Co-creating: in 2011 Deborah Hay and Laurent Pichaud co-created and co-performed a duet: indivisibilités.

Also, and perhaps above all, translation work: faced with the difficulty of grasping all the stakes of her approach and especially those of her spoken and written language, in 2009 Laurent Pichaud began working on the French translation of Deborah Hay’s book My body the Buddhist (2000), her most recent publication at the time. This translation project — which recently became a publishing project, working with translator Lucie Perineau (Mon corps, ce bouddhiste will be jointly published in May 2017 by Manufacture/Les Presses du Réel) — opened up another set of difficulties. Intertwining different registers of writing, this book pays considerable attention to Deborah Hay’s textual scores. Faced with the challenge of translating these scores with all their literarily strange language, in 2015 Laurent Pichaud applied for a “Aide à la recherche et au patrimoine en danse” grant from the Centre National de la Dance in order to fund a research trip in the United States to explore the choreographer’s private archives.

Researching Deborah Hay’s archives enabled Laurent Pichaud to discover how the choreographer decided to use language, both oral and written, within the very choreographic process, and to track how such a language was conceived and how it has developed over time since the early 1960s.

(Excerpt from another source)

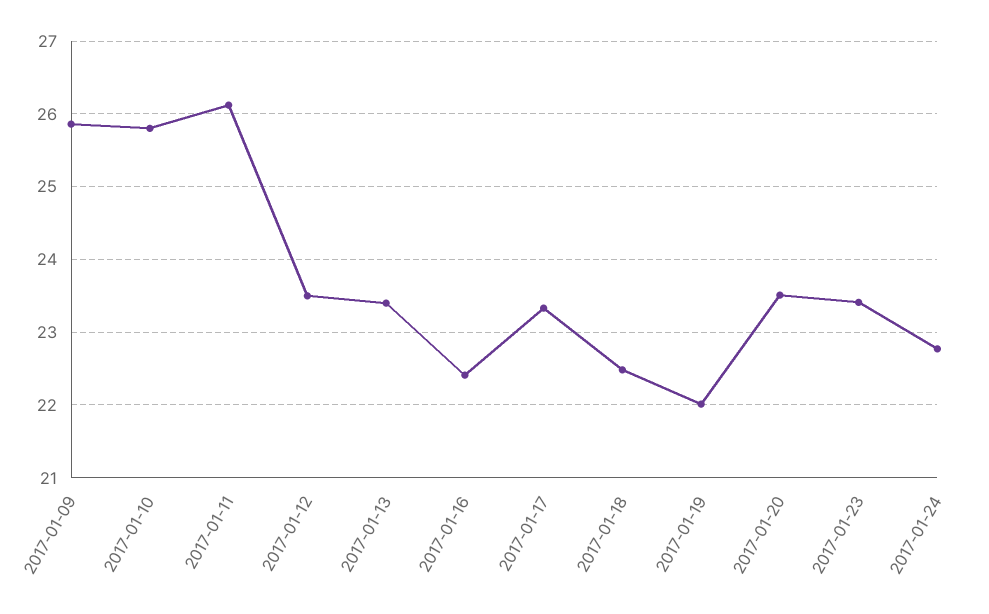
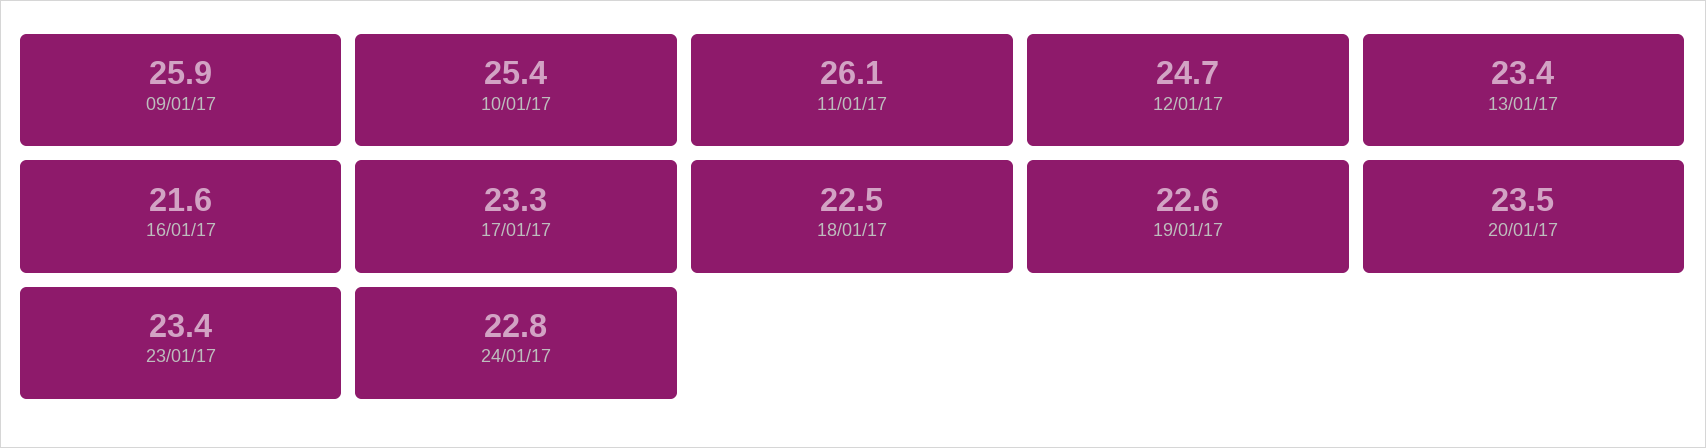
2017-01-10: 25.8 -> 25.4
2017-01-12: 23.5 -> 24.7
2017-01-16: 22.4 -> 21.6
2017-01-19: 22 -> 22.6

In this way, his initial endeavour was not to undertake research on Deborah Hay herself, but it is interesting to observe how, over time, the practice of working through gradually became paired with the practice of working on Deborah Hay.

Ten years after they first met, this performed seminar will attempt to propose a performance format that respects both the result of these practical experiences with the choreographer or her body of work, and a specific state of research, i.e., that of an artist working on another artist’s body of work.



The 5 sessions hosted by the Les Laboratoires d’Aubervilliers will comprise an initial, performed phase that will be open to the public, tied to the course Laurent Pichaud teaches on the Master 1 and Master 2 courses in the Dance department at the University of Paris-8 in Saint-Denis, Spring 2017, titled Performer la recherche (Performing research).

The sessions are scheduled on

Wednesday 22 February 2017, from 1 p.m. to 2.30 p.m.
Then on Wednesday 1, 8, 15 and 22 March 2017, from 1 p.m. to 2.30 p.m.